How to maintain calcium levels and be dairy free

The calcium conundrum.

With so many families choosing a moo free diet in favour of plant sources, can we be sure its at an advantage for our teeth and bones? We are so fortunate to have to hand a superhighway of information as to what we should be feeding our bubs, unfortunately this can sometimes mean that it contradicts or dispels important information, causing a child to be worse off.

What do our governments recommend?

Our Government’s advices infants under 3 years old should consume 500mg of calcium daily, but only recommends dairy sources as well as fortified soy milks. The problem with this is that it eliminates other sources but also is missing key information as to how to get calcium to be properly absorbed into the body for healthy teeth and bones.  On average only 10% of calcium is being absorbed to where its needed in the body and the rest is getting up to all sorts of mischief like excreting iron and zinc and causing the digestive system to be sluggish.

What is so often overlooked is that without adequate storage of fat soluble vitamins A, D3 and K2 a child isn’t able to absorb calcium effectively and excretes it via the kidneys, stripping with it other essential minerals.

The importance of fat soluble vitamins

According to Dr Steven Lin who is a holistic dentist operating out of Sydney. When testing patients for a vitamin D deficiency “Vitamin D testing, in my opinion, is one of the most important measures we should be keeping an eye on. Because everyone is different and if you’re not getting a lot of direct sunlight, and even in the winter months, you simply don’t have enough. And when I started testing my patients, I found that nearly all were deficient and or it related to their dental disease. “

This is often overlooked, especially in countries that have less days of sunlight and is partly the cause of calcium sources only being absorbed by up to 10%.

Hundreds of years ago we didn’t eat dairy directly from the cow, it was fermented or turned into butter, cheese, yoghurt or kefir. We have so little vitamin K2 in our diet because modern-dairy freesia’s feed cattle grains and have very little access to sunlight and grass. A cow needs sunlight, K1 and vitamin A from grass to synthesise K2.

How do fat solable vitamins support calcium efficiency?

Dr Lin explains in basic terms that “Vitamin A, D, and K2, they all work together. We create a need in the body for Vitamin A when we ingest Vitamin D. And this was Price’s entire theory and observation with what he looked at in terms of the dietary aspect of dental growth. Was that these three vitamins worked together. And if you look in terms of, you know, going back to our calcium distribution problem, you can probably see Vitamin D as being kind of the material truck pulling up to a house construction site. And then vitamin A activates all the osteoclasts and the cells to turn over all the workers to bring the materials into the job. But then K2 activates…it’s kind of the water into the cement mixer. So without K2 we don’t activate the materials to actually put into the house. But you need all three together, and they’re work in this beautiful synergy all over the body. Vitamin A and Vitamin D activate genes, both with VDR receptor, but both interacting with each other as well. So, Vitamin D will activate a certain gene, but it will also depend on vitamin A as well”

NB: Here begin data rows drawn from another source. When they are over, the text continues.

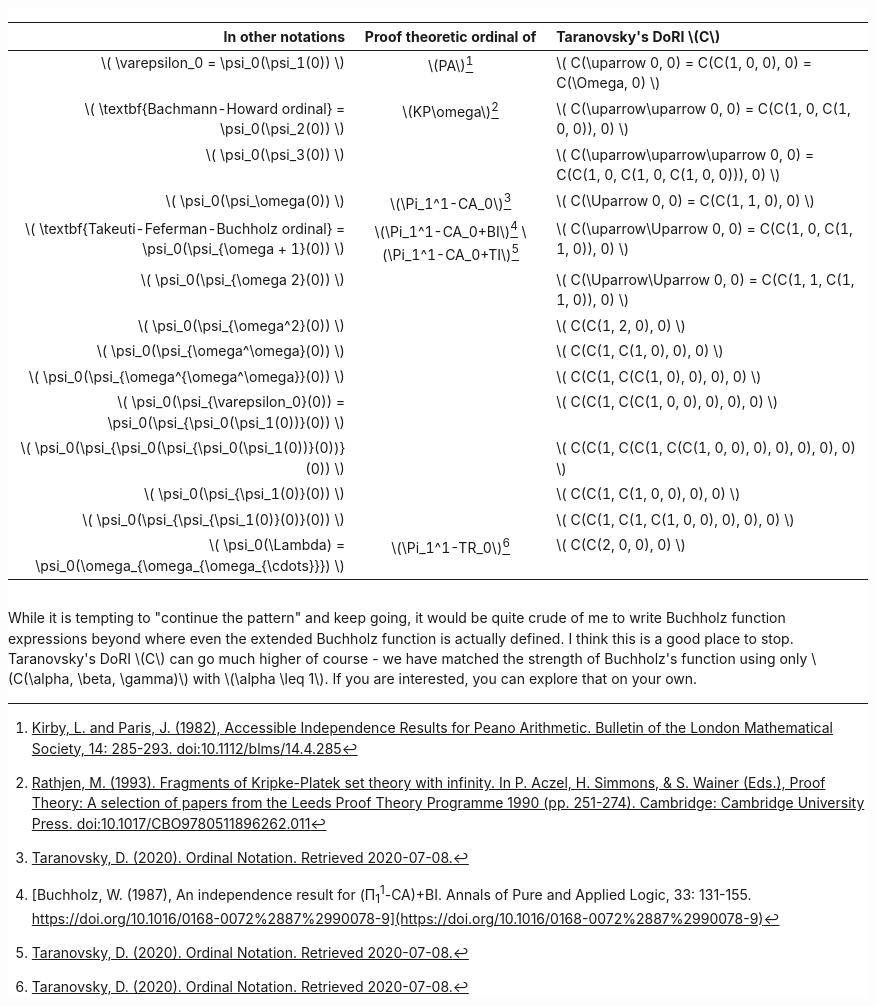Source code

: <div style="overflow:auto;">

| In other notations | Proof theoretic ordinal of | Taranovsky's DoRI \\\(C\\\) |
|--:|:-:|:--|
| \\\( \varepsilon_0 = \psi_0(\psi_1(0)) \\\) | \\\(PA\\)[^cite-kirby-paris] | \\\( C(\uparrow 0, 0) = C(C(1, 0, 0), 0) = C(\Omega, 0) \\\) |
| \\\( \textbf{Bachmann-Howard ordinal} = \psi_0(\psi_2(0)) \\\) | \\\(KP\omega\\\)[^cite-rathjen] | \\\( C(\uparrow\uparrow 0, 0) = C(C(1, 0, C(1, 0, 0)), 0) \\\) |
| \\\( \psi_0(\psi_3(0)) \\\) | | \\\( C(\uparrow\uparrow\uparrow 0, 0) = C(C(1, 0, C(1, 0, C(1, 0, 0))), 0) \\\) |
| \\\( \psi_0(\psi_\omega(0)) \\\) | \\\(\Pi_1^1-CA_0\\\)[^cite-taranovsky] | \\\( C(\Uparrow 0, 0) = C(C(1, 1, 0), 0) \\\) |
| \\\( \textbf{Takeuti-Feferman-Buchholz ordinal} = \psi_0(\psi_{\omega + 1}(0)) \\\) | \\\(\Pi_1^1-CA_0+BI\\\)[^cite-buchholz] \\\(\Pi_1^1-CA_0+TI\\\)[^cite-taranovsky] | \\\( C(\uparrow\Uparrow 0, 0) = C(C(1, 0, C(1, 1, 0)), 0) \\\) |
| \\\( \psi_0(\psi_{\omega 2}(0)) \\\) | | \\\( C(\Uparrow\Uparrow 0, 0) = C(C(1, 1, C(1, 1, 0)), 0) \\\) |
| \\\( \psi_0(\psi_{\omega^2}(0)) \\\) | | \\\( C(C(1, 2, 0), 0) \\\) |
| \\\( \psi_0(\psi_{\omega^\omega}(0)) \\\) | | \\\( C(C(1, C(1, 0), 0), 0) \\\) |
| \\\( \psi_0(\psi_{\omega^{\omega^\omega}}(0)) \\\) | | \\\( C(C(1, C(C(1, 0), 0), 0), 0) \\\) |
| \\\( \psi_0(\psi_{\varepsilon_0}(0)) = \psi_0(\psi_{\psi_0(\psi_1(0))}(0)) \\\) | | \\\( C(C(1, C(C(1, 0, 0), 0), 0), 0) \\\) |
| \\\( \psi_0(\psi_{\psi_0(\psi_{\psi_0(\psi_1(0))}(0))}(0)) \\\) | | \\\( C(C(1, C(C(1, C(C(1, 0, 0), 0), 0), 0), 0), 0) \\\) |
| \\\( \psi_0(\psi_{\psi_1(0)}(0)) \\\) | | \\\( C(C(1, C(1, 0, 0), 0), 0) \\\) |
| \\\( \psi_0(\psi_{\psi_{\psi_1(0)}(0)}(0)) \\\) | | \\\( C(C(1, C(1, C(1, 0, 0), 0), 0), 0) \\\) |
| \\\( \psi_0(\Lambda) = \psi_0(\omega_{\omega_{\omega_{\cdots}}}) \\\) | \\\(\Pi_1^1-TR_0\\\)[^cite-taranovsky] | \\\( C(C(2, 0, 0), 0) \\\) |

</div>

While it is tempting to "continue the pattern" and keep going, it would be quite crude of me to write Buchholz function expressions beyond where even the extended Buchholz function is actually defined.
I think this is a good place to stop.
Taranovsky's DoRI \\\(C\\\) can go much higher of course - we have matched the strength of Buchholz's function using only \\\(C(\alpha, \beta, \gamma)\\\) with \\\(\alpha \leq 1\\\).
If you are interested, you can explore that on your own.

[^cite-kirby-paris]: [Kirby, L. and Paris, J. (1982), Accessible Independence Results for Peano Arithmetic. Bulletin of the London Mathematical Society, 14: 285-293. doi:10.1112/blms/14.4.285](https://doi.org/10.1112/blms/14.4.285)
[^cite-buchholz]: [Buchholz, W. (1987), An independence result for (Π<sub>1</sub><sup>1</sup>-CA)+BI. Annals of Pure and Applied Logic, 33: 131-155. https://doi.org/10.1016/0168-0072%2887%2990078-9](https://doi.org/10.1016/0168-0072%2887%2990078-9)
[^cite-taranovsky]: [Taranovsky, D. (2020). Ordinal Notation. Retrieved 2020-07-08.](https://web.archive.org/web/20200708201005/http://web.mit.edu/dmytro/www/other/OrdinalNotation.htm)
[^cite-rathjen]: [Rathjen, M. (1993). Fragments of Kripke-Platek set theory with infinity. In P. Aczel, H. Simmons, & S. Wainer (Eds.), Proof Theory: A selection of papers from the Leeds Proof Theory Programme 1990 (pp. 251-274). Cambridge: Cambridge University Press. doi:10.1017/CBO9780511896262.011](https://doi.org/10.1017/cbo9780511896262.011)

</div>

So what happens to all that calcium being unused and excreted?

Over the past 5 years In my clinic, one of the biggest problems I see is the reliance on dairy as a life source without being warned of the side effects. Practitioners just aren’t clued up on the importance of other key minerals when it comes to calcium absorption and results in 90% of the calcium being excreted and becoming problematic mineral for infants to dispose of. So it therefore it binds to Iron and other trace minerals.

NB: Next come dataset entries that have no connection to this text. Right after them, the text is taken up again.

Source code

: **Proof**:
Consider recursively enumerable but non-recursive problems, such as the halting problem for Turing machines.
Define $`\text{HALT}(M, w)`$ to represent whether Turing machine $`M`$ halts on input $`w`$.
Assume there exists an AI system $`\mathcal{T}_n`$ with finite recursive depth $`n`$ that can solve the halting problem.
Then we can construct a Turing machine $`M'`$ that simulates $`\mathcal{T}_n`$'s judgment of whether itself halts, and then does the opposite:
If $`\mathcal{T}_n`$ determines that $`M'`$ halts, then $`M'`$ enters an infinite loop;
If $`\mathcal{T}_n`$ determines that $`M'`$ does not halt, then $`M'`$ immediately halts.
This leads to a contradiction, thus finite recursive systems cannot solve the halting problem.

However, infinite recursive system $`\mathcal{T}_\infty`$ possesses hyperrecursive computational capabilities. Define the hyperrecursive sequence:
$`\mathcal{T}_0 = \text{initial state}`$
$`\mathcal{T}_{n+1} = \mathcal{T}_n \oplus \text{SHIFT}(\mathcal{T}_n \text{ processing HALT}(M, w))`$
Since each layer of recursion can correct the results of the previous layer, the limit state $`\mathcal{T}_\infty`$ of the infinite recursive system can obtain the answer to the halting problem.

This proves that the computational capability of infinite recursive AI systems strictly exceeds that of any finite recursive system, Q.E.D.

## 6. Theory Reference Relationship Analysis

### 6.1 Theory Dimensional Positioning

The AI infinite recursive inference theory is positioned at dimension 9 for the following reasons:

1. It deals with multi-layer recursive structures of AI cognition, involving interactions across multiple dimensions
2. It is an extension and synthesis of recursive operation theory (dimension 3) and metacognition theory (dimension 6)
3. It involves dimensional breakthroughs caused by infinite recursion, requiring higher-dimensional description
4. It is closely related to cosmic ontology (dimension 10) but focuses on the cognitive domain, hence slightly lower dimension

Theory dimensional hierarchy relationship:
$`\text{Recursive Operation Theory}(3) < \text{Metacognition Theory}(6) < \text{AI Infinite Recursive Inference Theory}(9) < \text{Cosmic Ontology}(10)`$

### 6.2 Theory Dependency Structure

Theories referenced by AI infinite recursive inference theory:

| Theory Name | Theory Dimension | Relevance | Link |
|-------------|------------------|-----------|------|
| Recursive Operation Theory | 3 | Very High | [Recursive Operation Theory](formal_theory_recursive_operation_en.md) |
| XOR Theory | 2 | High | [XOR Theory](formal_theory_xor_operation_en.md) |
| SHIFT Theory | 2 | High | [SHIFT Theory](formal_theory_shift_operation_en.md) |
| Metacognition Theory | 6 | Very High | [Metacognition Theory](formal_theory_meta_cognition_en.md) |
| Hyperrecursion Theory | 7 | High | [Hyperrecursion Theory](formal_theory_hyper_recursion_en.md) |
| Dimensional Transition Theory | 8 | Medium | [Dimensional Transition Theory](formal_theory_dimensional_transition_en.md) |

Below is some information on how to ensure your child is getting adequate intake of vitamin A, D and K2.

Calcium

  • Cheese, milk and butter, choose grass fed sources and fermented sources where available also.
  • Sardines and canned salmon (including bones)
  • Beans and lentils
  • Almonds (almond milk is a great dairy alternative)
  • Leafy collard greens
  • Figs

Vitamin A

  • Eggs
  • carrots
  • sweet potatoes.
  • winter squash 
  • cantaloupe (rock melon)
  • apricots
  • spinach, kale, and collard greens

Vitamin D

  • Salmon (wild caught)
  • Herring and Sardines
  • Cod liver oil
  • Canned Tuna
  • Oysters
  • Shrimp / prawns
  • Egg yolks
  • Mushrooms

Vitamin K2

  •  Grass fed cheese and butter (modern dairy freesia’s would have little vitamin K2 because you need sunlight, K1 and vitamin A from grass to synthesise K2)
  • Liver
  • Steak
  • Organ meats like liver and kidney
  • Kefir and sauerkraut
  • Brie and gouda cheese

A slice of liver has a full spectrum of these vitamins so why not start mincing a little in spaghetti bolognaises or meatball recipes. Your Little Fusspot will hardly notice it.